■ RECORDS SUPPLIED

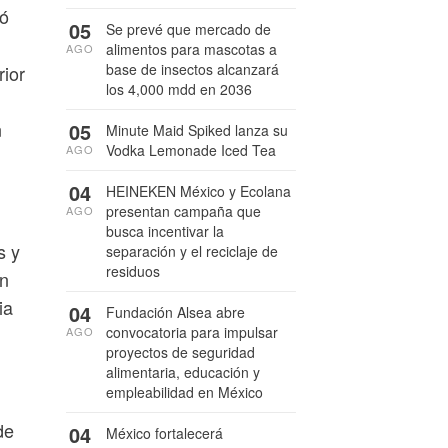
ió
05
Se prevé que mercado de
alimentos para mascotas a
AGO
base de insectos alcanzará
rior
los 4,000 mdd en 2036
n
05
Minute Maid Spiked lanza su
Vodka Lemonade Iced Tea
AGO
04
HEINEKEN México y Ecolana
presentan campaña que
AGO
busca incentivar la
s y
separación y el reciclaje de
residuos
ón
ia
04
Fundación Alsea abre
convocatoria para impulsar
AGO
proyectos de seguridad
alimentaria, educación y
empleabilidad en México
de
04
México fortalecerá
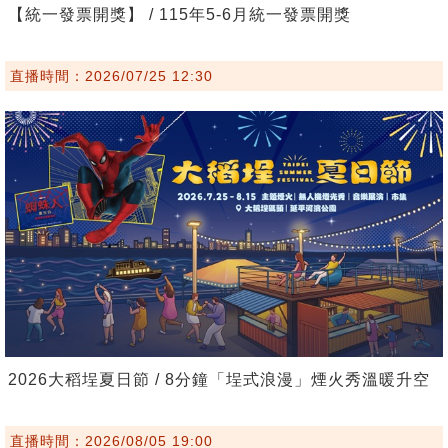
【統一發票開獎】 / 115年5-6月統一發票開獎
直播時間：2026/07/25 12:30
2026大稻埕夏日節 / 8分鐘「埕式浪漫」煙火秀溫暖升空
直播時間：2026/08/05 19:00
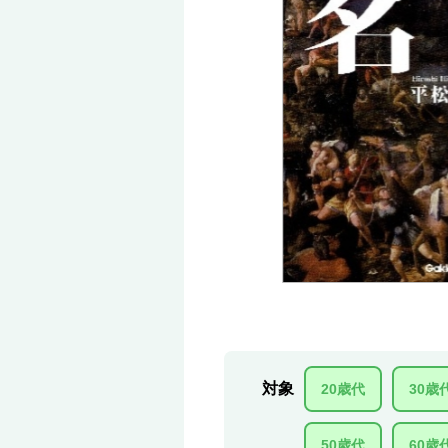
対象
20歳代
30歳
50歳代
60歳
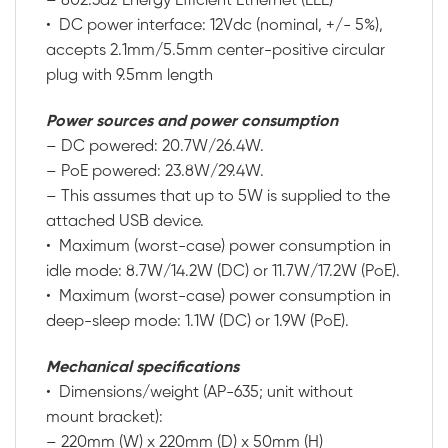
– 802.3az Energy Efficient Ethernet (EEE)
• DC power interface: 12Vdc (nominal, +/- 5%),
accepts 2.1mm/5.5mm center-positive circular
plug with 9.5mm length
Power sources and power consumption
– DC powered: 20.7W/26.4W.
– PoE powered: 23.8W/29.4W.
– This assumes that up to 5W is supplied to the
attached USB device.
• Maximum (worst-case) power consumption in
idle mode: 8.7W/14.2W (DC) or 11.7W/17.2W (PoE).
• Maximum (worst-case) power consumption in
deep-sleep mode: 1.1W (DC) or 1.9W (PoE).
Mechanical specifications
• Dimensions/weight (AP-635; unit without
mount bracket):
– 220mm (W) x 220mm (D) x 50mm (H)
---
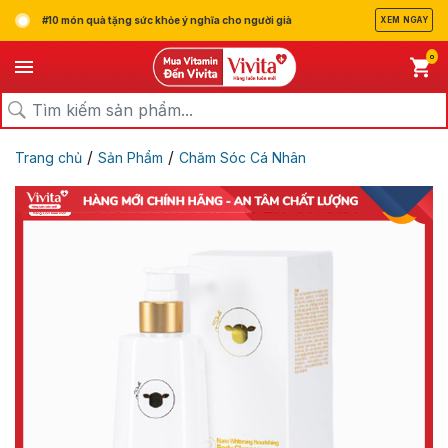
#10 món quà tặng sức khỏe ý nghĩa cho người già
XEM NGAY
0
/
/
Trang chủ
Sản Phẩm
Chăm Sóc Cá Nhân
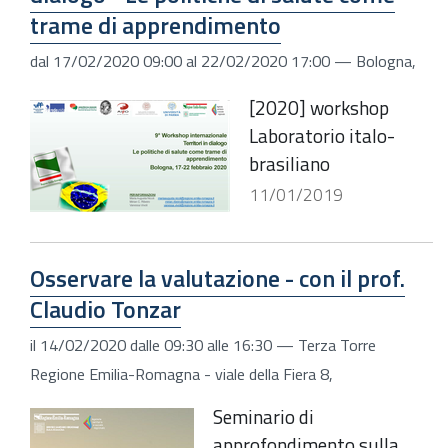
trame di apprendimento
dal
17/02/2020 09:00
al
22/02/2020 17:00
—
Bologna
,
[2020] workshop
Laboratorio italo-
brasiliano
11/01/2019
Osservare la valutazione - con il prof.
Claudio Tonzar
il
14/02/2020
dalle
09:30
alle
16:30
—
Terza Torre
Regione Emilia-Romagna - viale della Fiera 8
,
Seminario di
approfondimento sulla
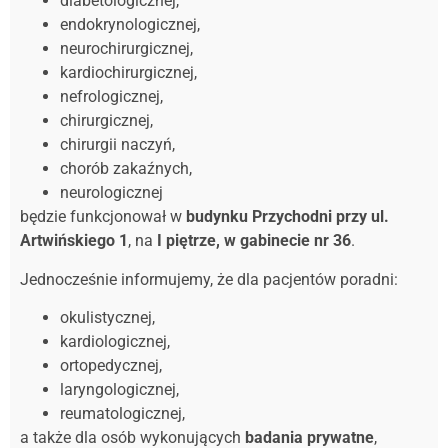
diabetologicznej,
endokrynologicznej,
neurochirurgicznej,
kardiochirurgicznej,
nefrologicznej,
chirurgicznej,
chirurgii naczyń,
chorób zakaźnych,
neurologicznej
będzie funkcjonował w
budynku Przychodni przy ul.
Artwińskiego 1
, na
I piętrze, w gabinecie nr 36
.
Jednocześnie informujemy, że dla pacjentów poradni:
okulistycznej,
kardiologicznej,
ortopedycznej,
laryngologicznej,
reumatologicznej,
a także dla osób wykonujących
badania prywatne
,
* * *
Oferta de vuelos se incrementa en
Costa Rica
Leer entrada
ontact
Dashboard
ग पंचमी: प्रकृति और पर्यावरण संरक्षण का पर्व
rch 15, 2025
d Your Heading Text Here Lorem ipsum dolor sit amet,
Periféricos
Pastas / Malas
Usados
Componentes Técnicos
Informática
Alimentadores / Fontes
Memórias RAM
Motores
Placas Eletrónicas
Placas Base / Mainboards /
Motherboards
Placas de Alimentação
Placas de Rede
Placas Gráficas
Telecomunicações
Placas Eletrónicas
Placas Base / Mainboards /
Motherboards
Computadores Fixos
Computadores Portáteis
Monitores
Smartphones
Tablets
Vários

■ BRIEF
Reproduce the listing character for character, covering the stretch from the line containing "#10 món quà" through the line containing "Chăm Sóc Cá Nhân", with both of those lines included.

■ RESULT OF THIS TASK
#10 món quà tặng sức khỏe ý nghĩa cho người già
XEM NGAY
0
/
/
Trang chủ
Sản Phẩm
Chăm Sóc Cá Nhân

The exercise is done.